- TASK INSTRUCTIONS -
Echo every line of the listing below, unchanged.

---- INFORMATION

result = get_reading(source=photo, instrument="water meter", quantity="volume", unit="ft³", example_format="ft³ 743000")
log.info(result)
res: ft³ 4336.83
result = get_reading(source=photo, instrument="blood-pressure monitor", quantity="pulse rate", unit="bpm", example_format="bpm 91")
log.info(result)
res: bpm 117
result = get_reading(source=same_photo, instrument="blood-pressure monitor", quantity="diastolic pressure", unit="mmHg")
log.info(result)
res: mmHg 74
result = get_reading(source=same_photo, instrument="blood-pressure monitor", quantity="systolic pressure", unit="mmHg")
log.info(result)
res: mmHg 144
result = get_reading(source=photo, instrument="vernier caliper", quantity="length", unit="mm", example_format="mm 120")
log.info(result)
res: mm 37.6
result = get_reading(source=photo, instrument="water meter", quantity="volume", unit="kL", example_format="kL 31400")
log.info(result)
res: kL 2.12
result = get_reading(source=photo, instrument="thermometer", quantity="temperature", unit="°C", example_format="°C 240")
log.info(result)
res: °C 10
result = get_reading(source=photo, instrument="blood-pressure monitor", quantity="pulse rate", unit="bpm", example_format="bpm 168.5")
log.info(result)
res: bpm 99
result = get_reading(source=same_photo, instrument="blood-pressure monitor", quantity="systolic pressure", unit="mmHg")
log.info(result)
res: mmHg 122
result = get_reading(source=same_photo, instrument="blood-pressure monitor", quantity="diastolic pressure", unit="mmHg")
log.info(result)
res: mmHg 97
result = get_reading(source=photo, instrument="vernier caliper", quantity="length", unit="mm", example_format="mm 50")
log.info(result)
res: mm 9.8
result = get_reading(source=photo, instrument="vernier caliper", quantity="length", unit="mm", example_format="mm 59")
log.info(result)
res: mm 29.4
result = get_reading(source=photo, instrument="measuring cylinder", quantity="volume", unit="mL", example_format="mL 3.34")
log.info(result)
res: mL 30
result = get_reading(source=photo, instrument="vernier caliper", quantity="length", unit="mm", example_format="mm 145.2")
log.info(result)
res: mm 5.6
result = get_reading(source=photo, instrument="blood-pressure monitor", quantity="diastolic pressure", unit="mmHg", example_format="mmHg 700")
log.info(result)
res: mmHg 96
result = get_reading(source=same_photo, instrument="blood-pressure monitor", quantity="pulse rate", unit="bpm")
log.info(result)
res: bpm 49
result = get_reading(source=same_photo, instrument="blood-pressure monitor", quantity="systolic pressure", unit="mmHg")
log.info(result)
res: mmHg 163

--------

- OUTPUT FOR THIS TASK -
result = get_reading(source=photo, instrument="water meter", quantity="volume", unit="ft³", example_format="ft³ 743000")
log.info(result)
res: ft³ 4336.83
result = get_reading(source=photo, instrument="blood-pressure monitor", quantity="pulse rate", unit="bpm", example_format="bpm 91")
log.info(result)
res: bpm 117
result = get_reading(source=same_photo, instrument="blood-pressure monitor", quantity="diastolic pressure", unit="mmHg")
log.info(result)
res: mmHg 74
result = get_reading(source=same_photo, instrument="blood-pressure monitor", quantity="systolic pressure", unit="mmHg")
log.info(result)
res: mmHg 144
result = get_reading(source=photo, instrument="vernier caliper", quantity="length", unit="mm", example_format="mm 120")
log.info(result)
res: mm 37.6
result = get_reading(source=photo, instrument="water meter", quantity="volume", unit="kL", example_format="kL 31400")
log.info(result)
res: kL 2.12
result = get_reading(source=photo, instrument="thermometer", quantity="temperature", unit="°C", example_format="°C 240")
log.info(result)
res: °C 10
result = get_reading(source=photo, instrument="blood-pressure monitor", quantity="pulse rate", unit="bpm", example_format="bpm 168.5")
log.info(result)
res: bpm 99
result = get_reading(source=same_photo, instrument="blood-pressure monitor", quantity="systolic pressure", unit="mmHg")
log.info(result)
res: mmHg 122
result = get_reading(source=same_photo, instrument="blood-pressure monitor", quantity="diastolic pressure", unit="mmHg")
log.info(result)
res: mmHg 97
result = get_reading(source=photo, instrument="vernier caliper", quantity="length", unit="mm", example_format="mm 50")
log.info(result)
res: mm 9.8
result = get_reading(source=photo, instrument="vernier caliper", quantity="length", unit="mm", example_format="mm 59")
log.info(result)
res: mm 29.4
result = get_reading(source=photo, instrument="measuring cylinder", quantity="volume", unit="mL", example_format="mL 3.34")
log.info(result)
res: mL 30
result = get_reading(source=photo, instrument="vernier caliper", quantity="length", unit="mm", example_format="mm 145.2")
log.info(result)
res: mm 5.6
result = get_reading(source=photo, instrument="blood-pressure monitor", quantity="diastolic pressure", unit="mmHg", example_format="mmHg 700")
log.info(result)
res: mmHg 96
result = get_reading(source=same_photo, instrument="blood-pressure monitor", quantity="pulse rate", unit="bpm")
log.info(result)
res: bpm 49
result = get_reading(source=same_photo, instrument="blood-pressure monitor", quantity="systolic pressure", unit="mmHg")
log.info(result)
res: mmHg 163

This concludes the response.